Improving Biodiversity in the Manawahe Ecological Corridor

The Manawahe Eco Trust was formed to manage the community’s interest in improving biodiversity in native forest within the Manawahe Ecological Corridor. It is a registered Charitable Trust and currently has five Trustees partnered with voluntary support from local community members.

With help from volunteers, the Manawahe Eco Trust is committed to managing and enhancing the biodiversity of the area. The Manawahe Ecological Corridor is the only forested ecological corridor that exists between the Rotorua lakes and the sea. Contained within the corridor are populations of threatened species which include the iconic species of kokako. The important landscape features within the corridor have been recognised as an outstanding regional ecological asset.

The Manawahe Ecological Corridor is so named because the remnants of natural habitat between Lake Rotoma and the coast form a continuation of the diverse ecosystem types that can be found across this 300m altitudinal range.

The area protected in the lower reaches of the Corridor represent just 1% of the ecosystem type that was found on the Rangitaiki plains before they were drained for farming.

KOKAKO POPULATION

Much of the high-profile work on protecting the bush in the Manawahe has focused on the breeding area of a Kokako population. Since the mid-1990s the population has grown from 14 to 53 birds.

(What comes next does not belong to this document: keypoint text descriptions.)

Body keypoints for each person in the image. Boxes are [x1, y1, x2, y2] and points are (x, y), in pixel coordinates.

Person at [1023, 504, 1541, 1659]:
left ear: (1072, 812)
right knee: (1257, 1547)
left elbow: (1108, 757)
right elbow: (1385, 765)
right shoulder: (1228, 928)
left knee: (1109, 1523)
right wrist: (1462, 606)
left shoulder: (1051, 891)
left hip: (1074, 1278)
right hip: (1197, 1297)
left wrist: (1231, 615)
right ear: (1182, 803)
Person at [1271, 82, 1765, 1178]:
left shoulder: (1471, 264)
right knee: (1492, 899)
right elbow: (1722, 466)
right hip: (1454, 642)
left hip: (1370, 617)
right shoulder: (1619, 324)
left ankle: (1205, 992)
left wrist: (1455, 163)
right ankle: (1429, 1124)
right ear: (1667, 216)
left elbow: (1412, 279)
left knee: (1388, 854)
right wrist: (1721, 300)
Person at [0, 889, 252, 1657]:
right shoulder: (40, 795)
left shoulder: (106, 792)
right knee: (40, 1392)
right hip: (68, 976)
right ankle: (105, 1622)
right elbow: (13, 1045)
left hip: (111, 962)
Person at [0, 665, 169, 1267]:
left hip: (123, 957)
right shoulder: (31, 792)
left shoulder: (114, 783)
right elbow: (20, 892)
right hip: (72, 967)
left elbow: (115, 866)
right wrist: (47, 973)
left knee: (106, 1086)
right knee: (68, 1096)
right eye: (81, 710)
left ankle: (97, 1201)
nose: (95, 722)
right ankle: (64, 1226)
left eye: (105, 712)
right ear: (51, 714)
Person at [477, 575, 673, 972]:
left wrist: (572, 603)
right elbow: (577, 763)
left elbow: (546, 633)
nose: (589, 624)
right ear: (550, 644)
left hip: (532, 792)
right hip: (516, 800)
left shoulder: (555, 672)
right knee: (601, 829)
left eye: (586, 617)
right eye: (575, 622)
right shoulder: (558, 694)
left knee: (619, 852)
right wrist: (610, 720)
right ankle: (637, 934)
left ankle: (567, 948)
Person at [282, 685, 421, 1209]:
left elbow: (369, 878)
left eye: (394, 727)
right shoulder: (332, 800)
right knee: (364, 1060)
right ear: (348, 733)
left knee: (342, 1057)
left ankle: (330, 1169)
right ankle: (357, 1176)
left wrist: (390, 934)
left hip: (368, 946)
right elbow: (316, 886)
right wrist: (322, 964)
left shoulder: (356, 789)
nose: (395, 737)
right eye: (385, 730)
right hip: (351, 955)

NATIVE BIRD & INVERTEBRATE POPULATIONS

As well as the kokako, the bush is home to lively populations of tui as well as bellbirds, tomtits, grey warblers, cuckoo’s, fantail, kereru and there have been sightings of whitehead and robin .The diverse habitats that can be found throughout the bush are home to an abundance of invertebrates some that have yet to be studied including the Giant Centipede. Forest Gecko and Pacific Gecko were found in a study in 2007.